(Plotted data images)
----------

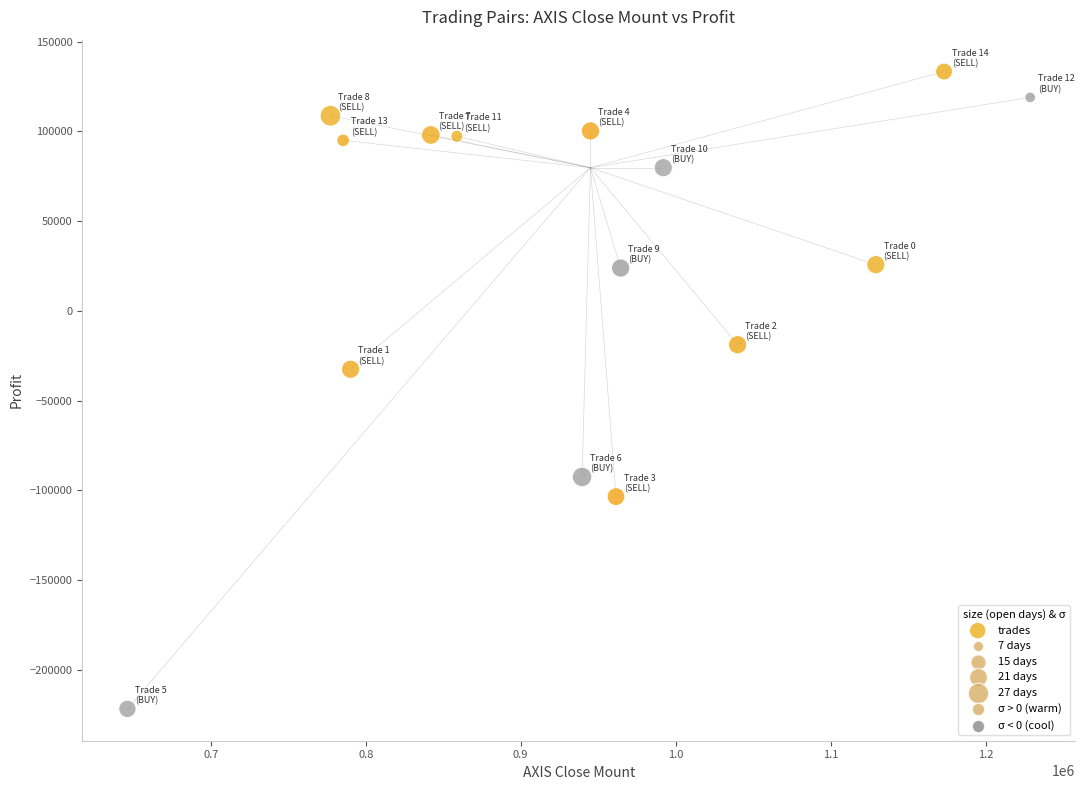

What Y value in the scatter plot is closest to -44224?

-32543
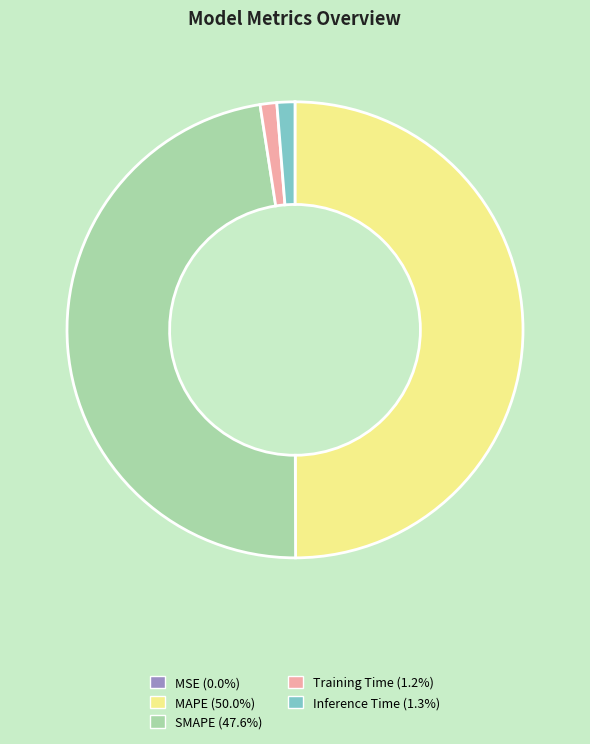

Is the sum of Training Time and MAPE greater than half?

Yes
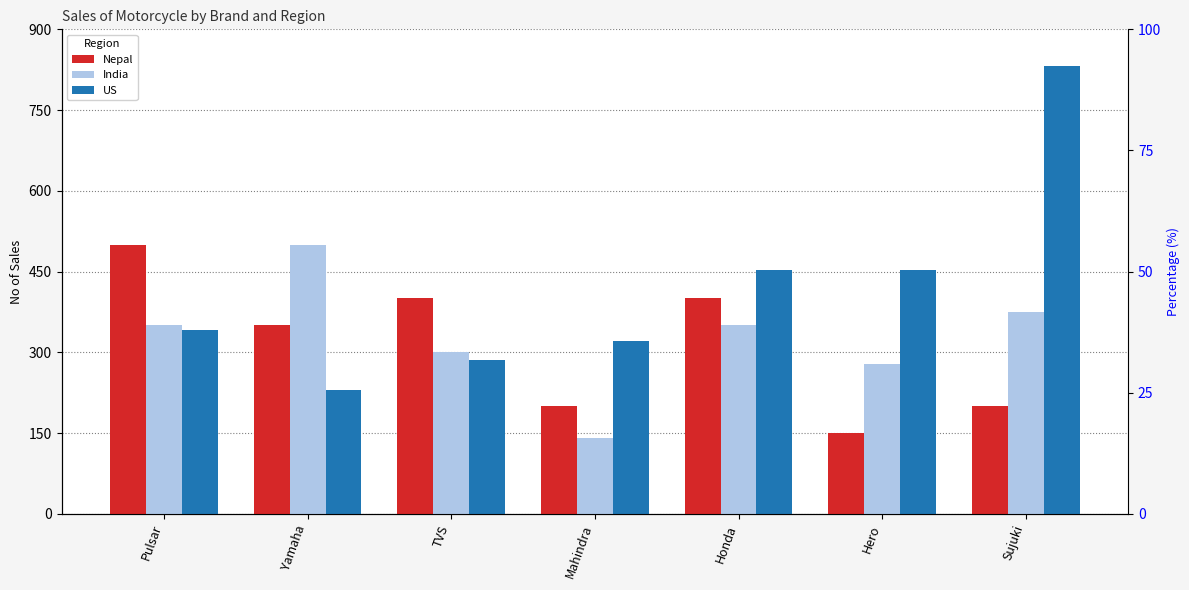

What is the label of the 6th bar from the right?

Yamaha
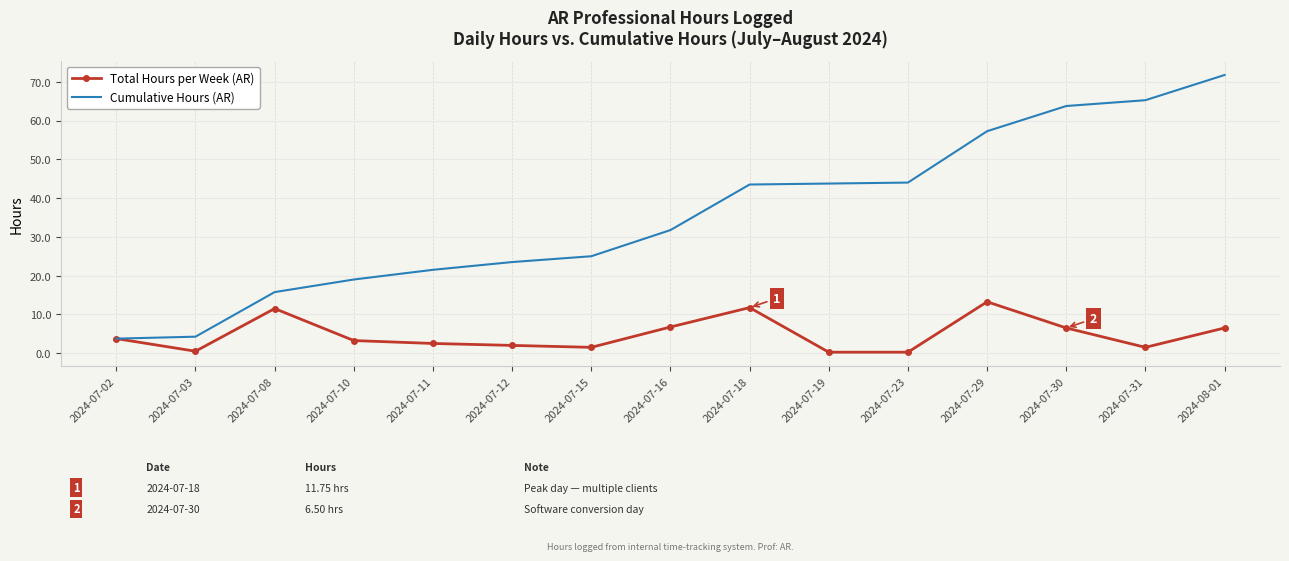

Which series has the largest range (max minus min)?

Cumulative Hours (AR)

----------

Directions for this task ->
Rewrite the rows above with "scatter plot" changed to "scatter chart" and every other word left as it is. Omit the pictures from your version.

Response to the exercise ->
What Y value in the scatter chart is closest to -44224?

-32543

Is the sum of Training Time and MAPE greater than half?

Yes

What is the label of the 6th bar from the right?

Yamaha

Which series has the largest range (max minus min)?

Cumulative Hours (AR)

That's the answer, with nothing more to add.